Centre coming to promote conservation of Portland Bight
Keisha Hill, Gleaner Writer
To highlight the importance of wetlands in the Portland Bight Protected Area (PBPA), the Caribbean Coastal Area Management Foundation (C-CAM) will be constructing a Wetlands Interpretation Centre in the Salt River area in collaboration with its stakeholders that have an interest in the conservation of the PBPA.
According to Ingrid Parchment, executive director of C-CAM, the objective of building the facility is to create public awareness on the importance of wetlands and the habitats that they provide for the various species of birds, fish, plants and other animals in the PBPA.
"We want persons to recognise the importance of the area. It is a place that provides a habitat for animals and the people who rely on the species that grow there. We also want those persons who are destroying the mangroves to understand that they should not abuse the area as mangroves help to protect against storm surges, thus protecting lives," Parchment said.

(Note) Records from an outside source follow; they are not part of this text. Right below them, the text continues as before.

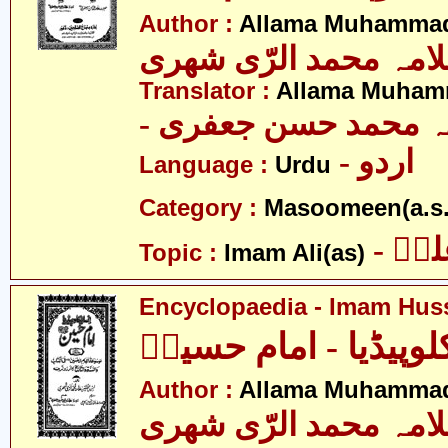
Author :
Allama Muhammad
امہ محمد الرّی شھری
Translator :
Allama Muhamm
- ہ محمد حسن جعفری
- اردو
Language :
Urdu
Category :
Masoomeen(a.s.
- یؑ
Topic :
Imam Ali(as)
Encyclopaedia - Imam Huss
کلوپیڈیا - امام حسینؑ
Author :
Allama Muhammad
امہ محمد الرّی شھری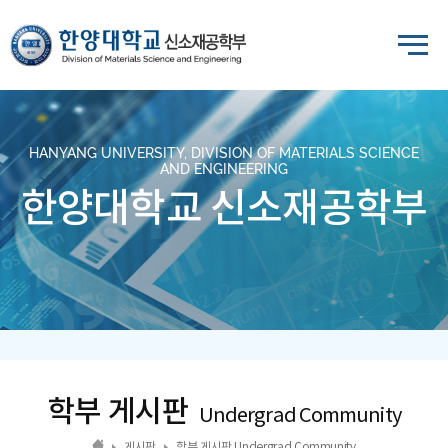
HANYANG UNIVERSITY, DIVISION OF MATERIALS SCIENCE
AND ENGINEERING
한양대학교 신소재공학부
학부 게시판
Undergrad Community
게시판
학부 게시판 Undergrad Community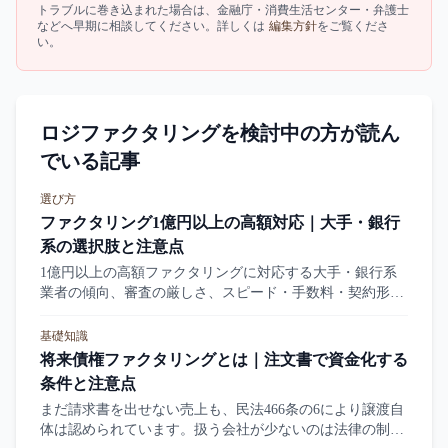
トラブルに巻き込まれた場合は、金融庁・消費生活センター・弁護士
などへ早期に相談してください。詳しくは
編集方針
をご覧くださ
い。
ロジファクタリングを検討中の方が読ん
でいる記事
選び方
ファクタリング1億円以上の高額対応｜大手・銀行
系の選択肢と注意点
1億円以上の高額ファクタリングに対応する大手・銀行系
業者の傾向、審査の厳しさ、スピード・手数料・契約形態
の特徴を整理します。
基礎知識
将来債権ファクタリングとは｜注文書で資金化する
条件と注意点
まだ請求書を出せない売上も、民法466条の6により譲渡自
体は認められています。扱う会社が少ないのは法律の制限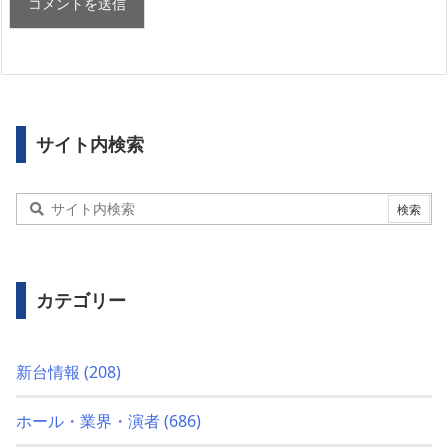
サイト内検索
カテゴリー
新台情報
(208)
ホール・業界・演者
(686)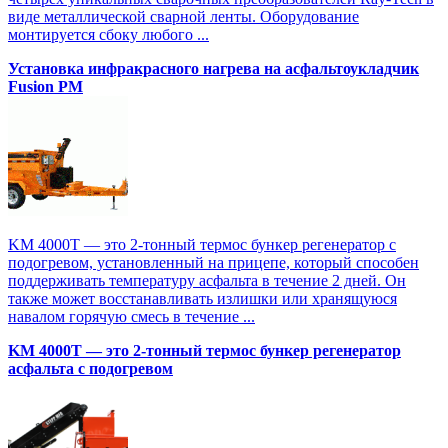
виде металлической сварной ленты. Оборудование
монтируется сбоку любого ...
Установка инфракрасного нагрева на асфальтоукладчик
Fusion PM
KM 4000T — это 2-тонный термос бункер регенератор с
подогревом, установленный на прицепе, который способен
поддерживать температуру асфальта в течение 2 дней. Он
также может восстанавливать излишки или хранящуюся
навалом горячую смесь в течение ...
KM 4000T — это 2-тонный термос бункер регенератор
асфальта с подогревом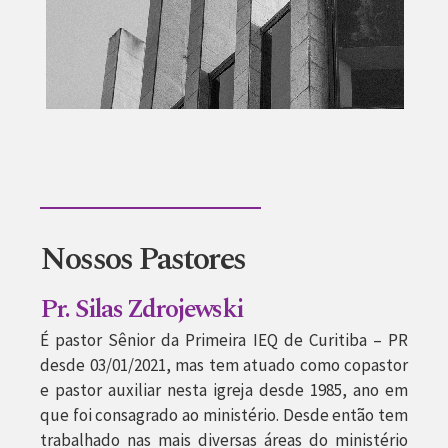
Nossos Pastores
Pr. Silas Zdrojewski
É pastor Sênior da Primeira IEQ de Curitiba – PR
desde 03/01/2021, mas tem atuado como copastor
e pastor auxiliar nesta igreja desde 1985, ano em
que foi consagrado ao ministério. Desde então tem
trabalhado nas mais diversas áreas do ministério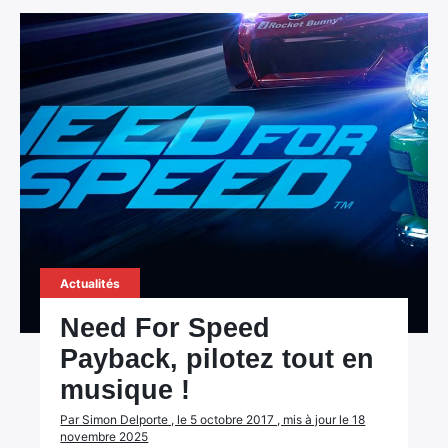
Actualités
Need For Speed
Payback, pilotez tout en
musique !
Par Simon Delporte , le 5 octobre 2017 , mis à jour le 18
novembre 2025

Parchment said the facility will serve as an educational centre and an income-generating facility for C-CAM and persons living in the PBPA. School groups will also be able to utilise the facility, as well as tourists (local and overseas). A boardwalk leading to nearby ponds will be created so that persons can see the plants and animals.
"We will also have community tour guides and fishers/boat operators who can become involved, once trained and certified, and take persons to view different areas of the PBPA," Parchment said.
The Wetlands Management Interpretation Centre will also serve as a plant nursery as part of a conservation garden programme and, by extension, persons in the community will be encouraged to take these seedlings into their homes. The seedlings will include indigenous native plants that are under threat, and these persons will be required to care for them as they mature.
This centre will be funded by the Sugar Transformation Unit, Alcoa Foundation and the Critical Ecosystem Partnership Fund with some interest being shown from the Jamaica Social Investment Fund.
"The property is owned by SCJ Holdings and they have given us permission to construct the centre there. We are still awaiting final permits from NEPA, the Clarendon Parish Council and a license from TPDCo. All being well, we should have all permits in June and construction should be completed towards the end of September," Parchment said.
According to Parchment, community outreach forms a large part of C-CAM's solution strategy as their programmes introduce those living and working in the PBA to be more effective and to find sustainable ways of utilising its natural resources. The Portland Bight Protected Area encloses 1,876 square kilometres of coastal land and sea and is home to birds, iguanas, crocodiles, manatees, marine turtles and fish, many of which are endemic to the area.